The county will provide fire investigations training to Oneida and the Oneida Fire Department will provide personnel and equipment when the county faces a confined space fire.
The Madison County Board of Supervisors passed a resolution Dec. 19 allowing board chairman John Becker to sign a memorandum of understanding between the county and the city.
“This idea is one that’s been a year in coming, but I want to wait on a formal comment only after it’s been signed and made official,” Madison County Fire Coordinator Doug Shattuck said.
The Oneida Fire Department possesses confined space equipment and has personnel who are trained in confined space rescue. Confined spaces are work areas with limited access entrances or exits. Workers may be exposed to toxic elements while working in them. They include pits, silos, vats, sewers, boilers, tunnels and pipelines.
“The Department of Emergency Management has identified that there is a significant risk of confined space emergencies in the county,” Criminal Justice, Public Safety and Emergency Communications Committee Chairman Roger D. Bradstreet Sr. said.

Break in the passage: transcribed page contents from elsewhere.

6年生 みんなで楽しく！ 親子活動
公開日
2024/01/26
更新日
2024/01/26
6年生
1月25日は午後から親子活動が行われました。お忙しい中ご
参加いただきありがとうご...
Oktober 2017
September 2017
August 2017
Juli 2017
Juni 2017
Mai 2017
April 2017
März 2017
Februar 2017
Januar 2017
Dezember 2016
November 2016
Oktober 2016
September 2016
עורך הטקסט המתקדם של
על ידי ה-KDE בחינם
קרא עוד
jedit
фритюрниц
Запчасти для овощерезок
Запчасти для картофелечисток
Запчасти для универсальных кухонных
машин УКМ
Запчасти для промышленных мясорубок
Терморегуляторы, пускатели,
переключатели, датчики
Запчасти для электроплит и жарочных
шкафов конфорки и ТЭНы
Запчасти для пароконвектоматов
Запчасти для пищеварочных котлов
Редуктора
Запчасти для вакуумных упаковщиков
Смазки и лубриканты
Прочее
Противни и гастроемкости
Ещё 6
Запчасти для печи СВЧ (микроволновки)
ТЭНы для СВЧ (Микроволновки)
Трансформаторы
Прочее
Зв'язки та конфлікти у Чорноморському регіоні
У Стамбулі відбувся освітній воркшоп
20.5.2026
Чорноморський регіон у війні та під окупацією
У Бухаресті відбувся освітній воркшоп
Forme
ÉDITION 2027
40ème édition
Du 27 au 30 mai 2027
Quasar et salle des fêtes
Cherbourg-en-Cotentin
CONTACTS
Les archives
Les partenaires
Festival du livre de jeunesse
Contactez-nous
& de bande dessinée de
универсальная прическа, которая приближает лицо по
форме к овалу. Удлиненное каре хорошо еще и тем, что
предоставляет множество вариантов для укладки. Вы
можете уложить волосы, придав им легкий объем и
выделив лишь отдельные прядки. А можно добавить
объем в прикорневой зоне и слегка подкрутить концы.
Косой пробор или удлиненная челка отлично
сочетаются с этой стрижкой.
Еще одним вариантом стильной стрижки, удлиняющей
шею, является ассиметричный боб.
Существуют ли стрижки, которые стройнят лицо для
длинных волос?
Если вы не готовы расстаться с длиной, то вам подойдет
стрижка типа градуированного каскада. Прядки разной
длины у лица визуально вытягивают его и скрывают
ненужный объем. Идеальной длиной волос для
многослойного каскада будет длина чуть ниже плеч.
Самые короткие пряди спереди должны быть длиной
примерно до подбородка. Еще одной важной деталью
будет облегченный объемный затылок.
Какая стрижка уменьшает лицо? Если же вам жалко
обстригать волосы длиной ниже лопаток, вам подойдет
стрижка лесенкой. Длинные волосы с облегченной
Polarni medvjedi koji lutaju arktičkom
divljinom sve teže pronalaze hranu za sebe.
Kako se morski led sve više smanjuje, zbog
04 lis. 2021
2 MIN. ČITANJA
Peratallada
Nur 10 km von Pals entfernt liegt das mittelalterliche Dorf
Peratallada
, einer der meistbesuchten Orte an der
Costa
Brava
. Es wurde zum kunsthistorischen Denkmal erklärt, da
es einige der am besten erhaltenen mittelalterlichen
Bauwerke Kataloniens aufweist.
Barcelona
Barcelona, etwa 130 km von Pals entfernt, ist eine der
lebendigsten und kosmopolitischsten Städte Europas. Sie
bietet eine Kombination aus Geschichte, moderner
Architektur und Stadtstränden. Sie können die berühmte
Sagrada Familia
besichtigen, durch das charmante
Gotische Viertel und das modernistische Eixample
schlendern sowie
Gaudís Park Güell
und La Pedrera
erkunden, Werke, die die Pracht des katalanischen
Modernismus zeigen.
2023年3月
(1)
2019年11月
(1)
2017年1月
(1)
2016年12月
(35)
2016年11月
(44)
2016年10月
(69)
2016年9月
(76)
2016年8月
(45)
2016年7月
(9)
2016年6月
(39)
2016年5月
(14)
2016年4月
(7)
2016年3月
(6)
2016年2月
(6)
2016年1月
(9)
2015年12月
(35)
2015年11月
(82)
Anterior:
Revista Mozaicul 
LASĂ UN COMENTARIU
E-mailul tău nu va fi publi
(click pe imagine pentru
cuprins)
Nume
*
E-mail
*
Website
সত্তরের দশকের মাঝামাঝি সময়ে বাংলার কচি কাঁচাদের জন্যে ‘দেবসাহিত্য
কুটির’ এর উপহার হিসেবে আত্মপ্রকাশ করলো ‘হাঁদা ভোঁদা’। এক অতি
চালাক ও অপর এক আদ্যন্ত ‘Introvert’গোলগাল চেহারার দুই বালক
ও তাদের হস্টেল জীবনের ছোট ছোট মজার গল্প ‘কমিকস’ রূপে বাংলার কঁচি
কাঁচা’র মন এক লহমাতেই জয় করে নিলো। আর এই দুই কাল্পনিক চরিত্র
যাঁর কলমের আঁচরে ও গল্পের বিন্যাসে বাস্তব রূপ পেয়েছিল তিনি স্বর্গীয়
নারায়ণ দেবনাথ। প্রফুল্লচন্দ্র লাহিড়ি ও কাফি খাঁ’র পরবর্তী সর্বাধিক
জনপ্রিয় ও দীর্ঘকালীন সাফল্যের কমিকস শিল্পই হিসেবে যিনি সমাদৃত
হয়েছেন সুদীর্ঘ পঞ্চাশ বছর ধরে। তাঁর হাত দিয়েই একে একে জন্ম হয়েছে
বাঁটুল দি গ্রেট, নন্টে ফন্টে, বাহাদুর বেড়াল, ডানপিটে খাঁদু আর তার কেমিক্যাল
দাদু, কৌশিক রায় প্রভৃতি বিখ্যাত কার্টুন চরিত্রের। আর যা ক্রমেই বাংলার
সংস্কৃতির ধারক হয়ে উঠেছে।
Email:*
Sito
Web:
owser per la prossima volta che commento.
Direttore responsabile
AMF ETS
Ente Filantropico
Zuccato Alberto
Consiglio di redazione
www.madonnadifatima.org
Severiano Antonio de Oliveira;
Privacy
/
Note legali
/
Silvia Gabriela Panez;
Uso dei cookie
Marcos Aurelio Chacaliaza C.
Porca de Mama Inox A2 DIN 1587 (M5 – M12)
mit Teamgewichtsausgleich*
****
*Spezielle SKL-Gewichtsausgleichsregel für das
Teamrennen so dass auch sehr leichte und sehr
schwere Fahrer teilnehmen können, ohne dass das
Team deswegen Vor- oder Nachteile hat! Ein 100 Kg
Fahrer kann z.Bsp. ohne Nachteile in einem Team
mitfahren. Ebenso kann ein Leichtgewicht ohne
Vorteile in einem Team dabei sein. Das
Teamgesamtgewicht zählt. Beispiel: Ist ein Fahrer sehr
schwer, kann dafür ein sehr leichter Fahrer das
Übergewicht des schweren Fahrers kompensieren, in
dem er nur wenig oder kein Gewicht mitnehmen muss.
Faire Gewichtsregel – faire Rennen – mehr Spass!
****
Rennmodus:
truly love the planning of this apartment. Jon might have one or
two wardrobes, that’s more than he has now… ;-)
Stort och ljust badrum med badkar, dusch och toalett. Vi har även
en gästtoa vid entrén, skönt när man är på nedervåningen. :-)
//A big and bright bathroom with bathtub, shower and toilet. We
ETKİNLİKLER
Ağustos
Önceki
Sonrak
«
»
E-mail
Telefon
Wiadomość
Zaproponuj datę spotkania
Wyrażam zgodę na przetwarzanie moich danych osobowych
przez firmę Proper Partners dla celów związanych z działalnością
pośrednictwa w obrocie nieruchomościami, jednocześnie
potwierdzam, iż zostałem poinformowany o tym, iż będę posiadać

Oneida’s department is able to work with minimal assistance from the county’s rope rescue team to fight and rescue those involve din confined space fires. Madison County on their end offer qualified fire investigators who are willing to help Oneida firefighters fulfill the number of hours necessary to maintain their certification.
Training for fire investigators requirements vary by state. It includes classroom and on-site training and often lasts for several months.
Fire investigators determine the origin of fires and explosions, while fire inspectors work to ensure that federal, state and local fire codes are met within buildings.